SAN FRANCISCO (KGO) -- A simple device developed in the Bay Area could soon save the lives of mothers in developing countries. It's called the LifeWrap and researchers at UCSF have high hopes for its straightforward design.
A pregnant woman volunteers to show off the device, but if her actual delivery were to trigger a hemorrhage, UCSF professor Suellen Miller, CNM, Ph.D., believes the garment she's wrapping her in could mean the difference between life and death.
"We've had great success saving women's lives," said Miller.

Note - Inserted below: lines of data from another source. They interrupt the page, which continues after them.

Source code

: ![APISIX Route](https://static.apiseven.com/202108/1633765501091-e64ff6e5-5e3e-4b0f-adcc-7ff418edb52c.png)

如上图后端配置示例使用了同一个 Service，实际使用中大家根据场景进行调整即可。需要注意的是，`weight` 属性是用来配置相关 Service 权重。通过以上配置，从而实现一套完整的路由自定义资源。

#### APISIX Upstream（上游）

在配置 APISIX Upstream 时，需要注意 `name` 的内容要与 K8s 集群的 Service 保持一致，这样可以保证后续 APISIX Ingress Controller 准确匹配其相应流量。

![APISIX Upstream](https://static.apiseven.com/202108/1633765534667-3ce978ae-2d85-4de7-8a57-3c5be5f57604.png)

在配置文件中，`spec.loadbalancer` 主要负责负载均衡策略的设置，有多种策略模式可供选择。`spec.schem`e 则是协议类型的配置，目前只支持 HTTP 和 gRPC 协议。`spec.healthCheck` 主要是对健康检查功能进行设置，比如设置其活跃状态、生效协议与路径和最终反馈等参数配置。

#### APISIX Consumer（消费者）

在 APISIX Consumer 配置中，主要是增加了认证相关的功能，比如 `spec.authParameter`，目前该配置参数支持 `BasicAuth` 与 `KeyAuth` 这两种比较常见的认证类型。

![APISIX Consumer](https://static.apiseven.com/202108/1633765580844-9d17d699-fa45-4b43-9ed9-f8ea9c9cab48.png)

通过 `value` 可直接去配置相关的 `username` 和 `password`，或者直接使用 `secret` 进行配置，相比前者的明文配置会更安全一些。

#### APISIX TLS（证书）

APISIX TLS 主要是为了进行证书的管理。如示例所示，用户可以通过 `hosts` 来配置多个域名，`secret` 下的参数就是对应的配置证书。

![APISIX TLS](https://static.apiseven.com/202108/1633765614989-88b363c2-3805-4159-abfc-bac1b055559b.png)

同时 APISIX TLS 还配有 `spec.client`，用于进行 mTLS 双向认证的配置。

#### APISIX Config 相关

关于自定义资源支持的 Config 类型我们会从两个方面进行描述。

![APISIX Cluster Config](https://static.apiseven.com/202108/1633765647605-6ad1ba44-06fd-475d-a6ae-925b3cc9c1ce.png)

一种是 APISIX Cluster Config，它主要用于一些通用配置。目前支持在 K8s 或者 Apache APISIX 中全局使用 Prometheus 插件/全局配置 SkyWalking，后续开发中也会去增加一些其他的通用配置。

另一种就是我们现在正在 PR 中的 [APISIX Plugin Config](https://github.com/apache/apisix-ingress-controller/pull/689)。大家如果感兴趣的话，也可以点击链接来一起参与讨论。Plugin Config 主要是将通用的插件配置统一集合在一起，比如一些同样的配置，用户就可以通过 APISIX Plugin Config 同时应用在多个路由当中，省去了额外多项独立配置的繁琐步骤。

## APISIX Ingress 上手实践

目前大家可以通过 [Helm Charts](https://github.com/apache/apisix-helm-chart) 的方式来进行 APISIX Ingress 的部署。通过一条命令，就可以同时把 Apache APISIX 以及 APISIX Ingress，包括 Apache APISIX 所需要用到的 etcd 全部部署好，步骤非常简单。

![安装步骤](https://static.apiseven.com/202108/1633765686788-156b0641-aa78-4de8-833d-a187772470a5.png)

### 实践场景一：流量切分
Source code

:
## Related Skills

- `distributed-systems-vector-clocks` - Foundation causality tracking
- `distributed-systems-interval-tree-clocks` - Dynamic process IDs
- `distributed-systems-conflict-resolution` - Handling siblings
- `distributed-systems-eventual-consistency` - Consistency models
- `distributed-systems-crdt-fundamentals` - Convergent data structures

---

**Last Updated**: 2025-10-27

The suit is known as the LifeWrap. The rubberized fabric acts like a full body tourniquet to stop the bleeding and force oxygenated blood back into the mother's organs. Miller's team is now testing it in the developing world where early trials suggest it could cut maternal deaths in half.
"If they bleed they're very far from skilled care. They need something to buy them time so they can get to the kind of facility where they can get a blood transfusion or get surgery and that's what the anti-shock garment does. It buys time," said Miller.
She says hemorrhage is the number one killer of women of childbearing age in places like Africa. We recently visited a clinic in Sierra Leone -- a country that until recently had the highest maternal death rate in the world in part because the vast majority of women in rural areas still give birth at home making complications very difficult to manage.
But even in clinics, challenges remain. The UCSF team is hoping to present results from its current clinical trial to the World Health Organization. If the LifeWrap is added to the organization's approved medical device list, it would clear the way for donors to provide it to poorer countries, potentially saving thousands of lives.
The LifeWrap costs less than $300 and each can be used several dozen times. Miller's team hopes to complete their trial in about two years and then present the data to the World Health Organization.